Relieving anxiety among young patients through the arts

Published: 22-Mar-2018

This is the award entry for the The Nature Trail - Follow the Fishes, entered by Great Ormond Street Children's Hospital NHS Foundation Trust in the Best Collaborative Arts (Static) category

We know that children and families can find the process of preparing for surgery worrying.

From arriving at the hospital, to going into theatre, it involves a number of steps and encounters that healthcare staff often take for granted, but can be daunting and even overwhelming for children and young people.

If a patient is very distressed, operations can be delayed, and even cancelled,which causes significant strain on stretched NHS resources.

As part of the art strategy for the trust’s new clinical building the team wanted to look at how they could encourage the use of the existing artworks as a distraction tool and create additional resources that would help alleviate anxiety on the journey to surgery.

Hospital play specialists were involved from the very beginning of the project, giving advice and guidance on how to engage young people and how they might use the resource in actual theatre preparation.

The project took over a year to develop, with significant consultation with pre and post-surgery families and anaesthetists, who informed its content throughout.

The result is a beautiful children's book, Follow the Fishes, and accompanying activity sheet.

The book is inspired by The Nature Trail, an artwork by Jason Bruges Studio, which spans the surgery floor and is also featured in pre-anaesthetics.

The artwork features motion-sensitive LED panels that light up with moving animal figures as people pass along the corridors to theatre.

The book also references the Sea Scape mural in the main entrance, a colourful collection of fish created by GOSH patients, thereby creating a point of reference and familiarity from the moment children walk into the hospital building.

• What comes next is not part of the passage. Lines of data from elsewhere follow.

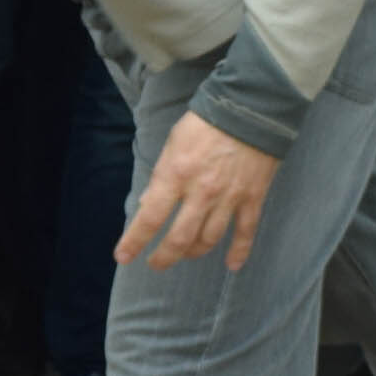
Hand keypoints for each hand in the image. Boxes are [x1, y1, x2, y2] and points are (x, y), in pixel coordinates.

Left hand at [117, 110, 279, 276]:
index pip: (150, 218)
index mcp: (175, 176)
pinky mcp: (252, 198)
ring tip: (185, 255)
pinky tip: (232, 266)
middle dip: (164, 257)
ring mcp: (229, 198)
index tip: (123, 257)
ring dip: (194, 253)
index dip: (134, 241)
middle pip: (180, 238)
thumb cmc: (204, 124)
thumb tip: (147, 203)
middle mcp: (201, 193)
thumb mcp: (172, 144)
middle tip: (155, 264)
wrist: (250, 109)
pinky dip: (239, 251)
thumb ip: (161, 177)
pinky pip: (246, 232)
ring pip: (209, 239)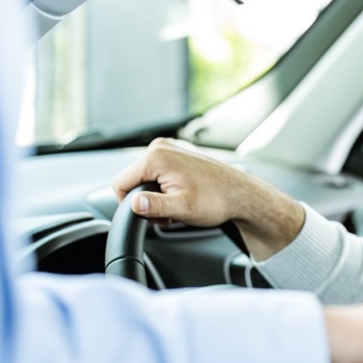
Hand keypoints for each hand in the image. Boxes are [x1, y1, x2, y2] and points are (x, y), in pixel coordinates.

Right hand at [112, 138, 303, 257]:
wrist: (242, 195)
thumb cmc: (217, 200)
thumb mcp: (181, 208)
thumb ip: (154, 206)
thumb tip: (134, 204)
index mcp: (156, 157)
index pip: (120, 182)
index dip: (129, 204)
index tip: (147, 216)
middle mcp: (161, 147)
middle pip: (133, 179)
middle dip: (145, 200)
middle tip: (167, 214)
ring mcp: (171, 148)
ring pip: (147, 177)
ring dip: (156, 195)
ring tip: (177, 206)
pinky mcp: (180, 153)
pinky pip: (160, 171)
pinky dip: (166, 187)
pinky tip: (182, 196)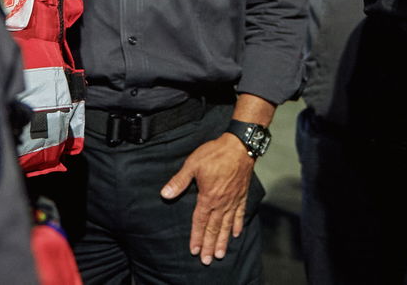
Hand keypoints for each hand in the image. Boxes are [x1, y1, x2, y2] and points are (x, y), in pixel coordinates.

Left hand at [160, 133, 253, 264]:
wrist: (239, 146)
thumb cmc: (214, 153)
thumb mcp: (192, 164)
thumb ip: (179, 181)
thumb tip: (165, 194)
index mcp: (208, 197)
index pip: (200, 221)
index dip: (196, 236)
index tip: (194, 250)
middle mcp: (221, 202)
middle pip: (214, 228)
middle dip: (209, 245)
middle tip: (207, 260)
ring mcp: (233, 200)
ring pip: (227, 225)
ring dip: (223, 240)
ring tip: (220, 254)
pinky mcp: (242, 194)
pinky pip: (240, 213)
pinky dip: (237, 224)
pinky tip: (236, 234)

The book gently and playfully takes the reader though their journey to surgery, poetically describing some of the characters they might meet, things they might see, and experiences they will have when they come to the hospital.

It references the animal characters featured in both artworks and also animal ward names.

The poem in the book is by writer, Joanna Bennet, and the original paper cut artwork by illustrator, Sarah Dennis.

The book will be given to families when they come for their first pre-anaesthetic appointment and can be read at home to prepare patients, and their families, for their surgery at GOSH.

When they arrive at the hospital on their surgery day they will be given the activity resource to accompany the book, which they can explore while they wait for their anaesthetic team.

The activity is also illustrated by Dennis and includes colouring, search and find, and stickers which are given at various points throughout their journey to complete a picture.

This project shows the way in which commissioned artwork can inspire participatory activities and resources, which can, in turn, ensure commissions are more interactive and more likely to be used as an aid to distraction.

Bringing various teams in the hospital together to work collaboratively on its creation gives the project legitimacy and ensures it will be used to support patients and families.

According to The Lancet, Child and Adolescent Health, Vol 2, April 2018: “The result is a well-considered and beautifully-presented book that will hopefully go some way to alleviating fear and anxiety before surgery for young patients and their families.

“Rather than being simply informative; approaches like this should help inspire confidence and make young patients feel better about their experiences of hospital.”